Crowley was rated a good poet by G.K. Chesterton to whom Crowley later dedicated in a part a book. He wrote the 1929 Hymn to Pan, perhaps his most widely read and anthologised poem. Three pieces by Crowley, "The Quest", and "The Rose and the Cross", appear in the 1917 collection The Oxford Book of English Mystical Verse. Crowley's unusual sense of humour is on display in White Stains, an 1898 collection of pornographic verse pretended to be "the literary remains of George Archibald Bishop, a neuropath of the Second Empire;" the volume is prefaced with a notice that says that " The Editor hopes that Mental Pathologists, for whose eyes alone this treatise is destined, will spare no precaution to prevent it falling into other hands."
Some of his published poetry includes:
- White Stains (1898).
- Alice, an Adultery (1903).
- The Sword of Song (1904).
- The Star and the Garter. (1904).
- Orpheus, a Lyrical Legend (two volumes, 1905).

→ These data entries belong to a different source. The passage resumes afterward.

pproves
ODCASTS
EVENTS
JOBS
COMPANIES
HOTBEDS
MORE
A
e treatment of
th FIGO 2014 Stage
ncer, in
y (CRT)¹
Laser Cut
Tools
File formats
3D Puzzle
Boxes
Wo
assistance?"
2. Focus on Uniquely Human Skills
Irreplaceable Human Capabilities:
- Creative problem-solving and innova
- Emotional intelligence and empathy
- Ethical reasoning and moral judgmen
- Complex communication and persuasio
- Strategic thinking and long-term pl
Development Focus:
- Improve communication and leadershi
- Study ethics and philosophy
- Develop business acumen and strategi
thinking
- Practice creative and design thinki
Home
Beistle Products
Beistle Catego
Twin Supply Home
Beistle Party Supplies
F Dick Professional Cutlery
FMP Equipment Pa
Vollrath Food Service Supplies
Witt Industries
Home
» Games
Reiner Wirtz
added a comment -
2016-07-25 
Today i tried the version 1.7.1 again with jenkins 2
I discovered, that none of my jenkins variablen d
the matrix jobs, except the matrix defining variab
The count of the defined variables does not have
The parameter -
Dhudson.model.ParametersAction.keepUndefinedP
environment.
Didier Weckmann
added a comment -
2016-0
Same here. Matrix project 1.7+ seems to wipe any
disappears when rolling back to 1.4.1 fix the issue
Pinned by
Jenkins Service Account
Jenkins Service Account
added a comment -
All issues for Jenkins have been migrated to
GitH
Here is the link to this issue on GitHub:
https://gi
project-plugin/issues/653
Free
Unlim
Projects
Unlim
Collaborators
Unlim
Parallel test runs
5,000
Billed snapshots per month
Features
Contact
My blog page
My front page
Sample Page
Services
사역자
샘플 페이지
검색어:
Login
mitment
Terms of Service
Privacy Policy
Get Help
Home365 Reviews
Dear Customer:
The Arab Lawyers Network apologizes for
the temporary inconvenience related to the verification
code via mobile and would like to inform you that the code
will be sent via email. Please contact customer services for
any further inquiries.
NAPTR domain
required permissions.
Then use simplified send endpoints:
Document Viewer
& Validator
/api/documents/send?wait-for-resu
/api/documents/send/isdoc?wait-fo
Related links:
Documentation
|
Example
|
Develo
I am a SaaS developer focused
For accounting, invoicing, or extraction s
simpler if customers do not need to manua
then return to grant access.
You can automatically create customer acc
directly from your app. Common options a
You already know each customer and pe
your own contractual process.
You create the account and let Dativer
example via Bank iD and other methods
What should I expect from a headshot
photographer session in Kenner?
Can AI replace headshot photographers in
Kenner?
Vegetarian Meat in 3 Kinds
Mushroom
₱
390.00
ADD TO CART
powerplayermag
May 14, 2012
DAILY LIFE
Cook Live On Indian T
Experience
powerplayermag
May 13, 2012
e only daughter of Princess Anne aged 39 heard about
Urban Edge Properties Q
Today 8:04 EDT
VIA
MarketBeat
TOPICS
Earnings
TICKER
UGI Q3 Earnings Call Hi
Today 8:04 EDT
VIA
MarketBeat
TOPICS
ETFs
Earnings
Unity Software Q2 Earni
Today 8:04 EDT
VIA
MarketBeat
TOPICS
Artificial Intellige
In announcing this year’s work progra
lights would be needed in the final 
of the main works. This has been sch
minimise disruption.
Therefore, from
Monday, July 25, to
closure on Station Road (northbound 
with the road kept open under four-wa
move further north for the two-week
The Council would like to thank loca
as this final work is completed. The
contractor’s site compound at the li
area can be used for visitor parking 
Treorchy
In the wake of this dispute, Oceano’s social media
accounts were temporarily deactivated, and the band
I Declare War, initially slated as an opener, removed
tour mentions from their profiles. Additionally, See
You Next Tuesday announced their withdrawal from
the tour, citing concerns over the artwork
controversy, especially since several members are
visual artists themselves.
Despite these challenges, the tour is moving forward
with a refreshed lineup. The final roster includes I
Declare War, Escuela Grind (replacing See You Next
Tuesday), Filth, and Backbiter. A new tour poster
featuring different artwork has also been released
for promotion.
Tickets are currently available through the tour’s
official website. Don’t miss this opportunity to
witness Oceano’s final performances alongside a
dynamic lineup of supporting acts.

- Snowdrops From a Curate’s Garden. (1904).
- Clouds without Water ("by the Reverend C. Verey", 1909)
- Amphora (Hymns to the Blessed Virgin Mary, Burns & Oates, 1909)
- The Scented Garden of Abdullah the Satirist of Shiraz. ( "translated by Major Lutiy", 1910).
- Aha ! (1910)
- Ambergris: the Selected Poems of Aleister Crowley (1910)
- The Winged Beetle. (1912).
- Olla, an Anthology of Sixty years of Song (1946, his last published work)
The Greek scholar Dionysios Psilopoulos has written on Crowley as a poet (Ph.D., Edinburgh).